* **Text extract**
Boost logo

Boost :

Subject: Re: [boost] [sort] [container] Challenge for sorting experts, improved stable sort
From: Phil Endecott (spam_from_boost_dev_at_[hidden])
Date: 2015-09-22 12:41:28


Ion Gazta?aga wrote:
> On 21/09/2015 20:53, Phil Endecott wrote:
>> Why do you (still) want to sort the whole container, rather than just
>> sorting the new items and then using inplace_merge?
>
> Well, I actually want to have both merge and sort. And yes, if
> understand this correctly sort + merge would be faster.
>
> In any case the idea is to have both (sort and merge) as adaptable
> algorithms, so that the extra capacity of the vector can be used to
> speed up the both sort and merge.

Have you considered making this general-purpose by adding a
feature to vector that exports an allocator, or a memory_resource,
that could be used by any code that needs a temporary buffer
while it can guarantee not to cause the vector to expand?

You could then modify inplace_merge, stable_sort etc. to take
such an allocator to use instead of get_temporary_buffer. And
you could choose whether or not to use a fallback, i.e.
get_temporary_buffer, if the spare space in the vector is
insufficient.

* **Stored data**
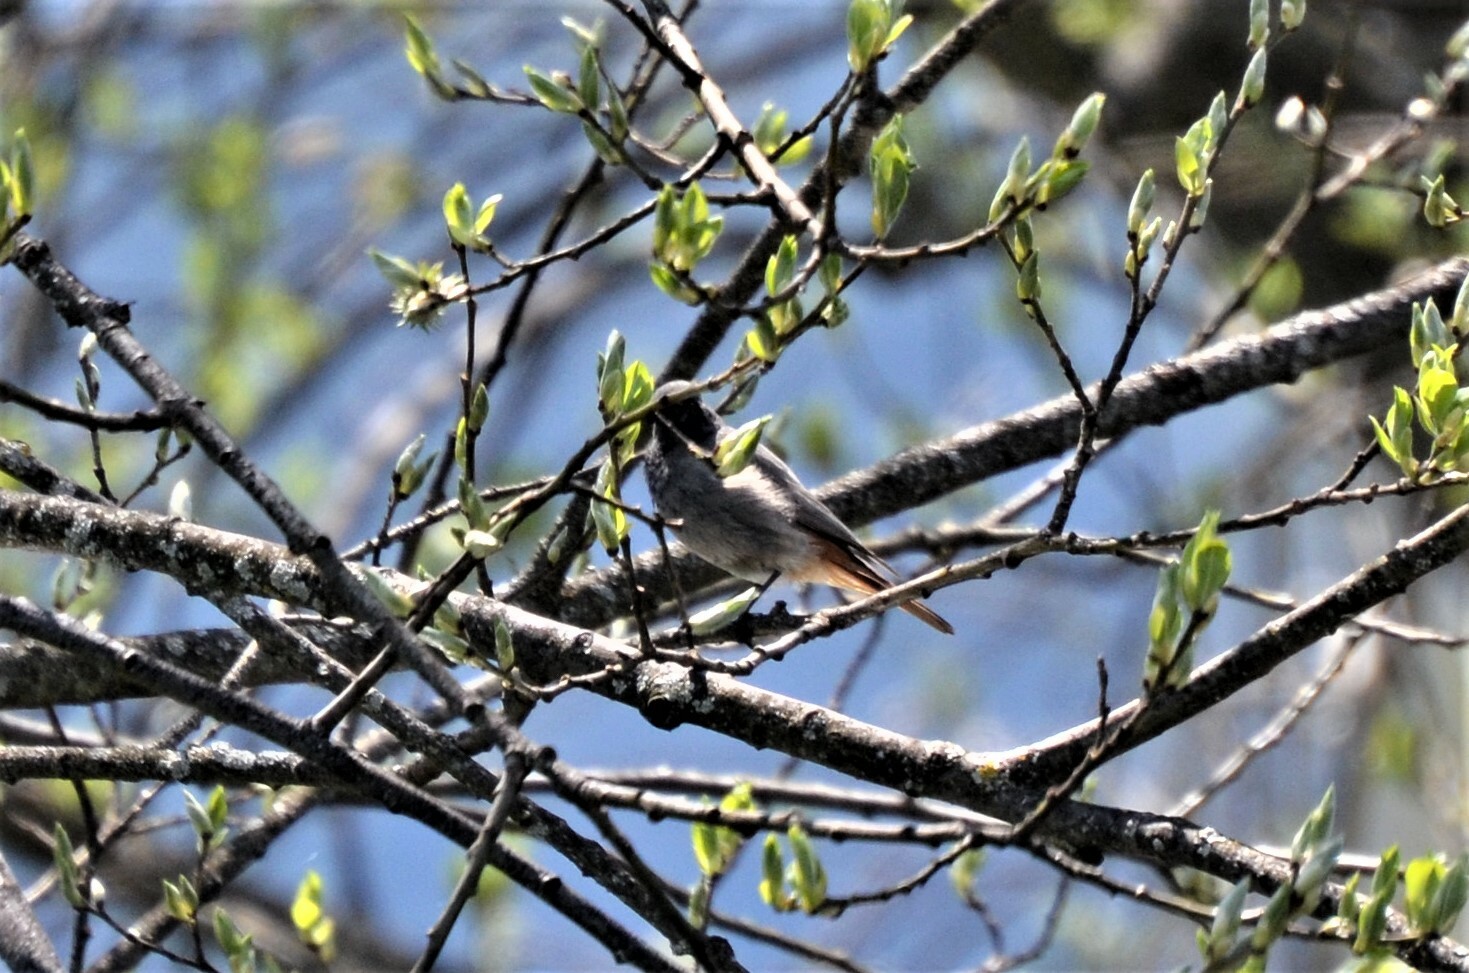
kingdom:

* **Problem set**
1. In the mailing-list message, what would the modified inplace_merge and stable_sort use the exported allocator in place of?
2. Return the passage of the mailing-list message between "Have you considered" and "a fallback, i.e.", inclusive.

* **Solved tasks**
1. get_temporary_buffer

2.
Have you considered making this general-purpose by adding a
feature to vector that exports an allocator, or a memory_resource,
that could be used by any code that needs a temporary buffer
while it can guarantee not to cause the vector to expand?

You could then modify inplace_merge, stable_sort etc. to take
such an allocator to use instead of get_temporary_buffer. And
you could choose whether or not to use a fallback, i.e.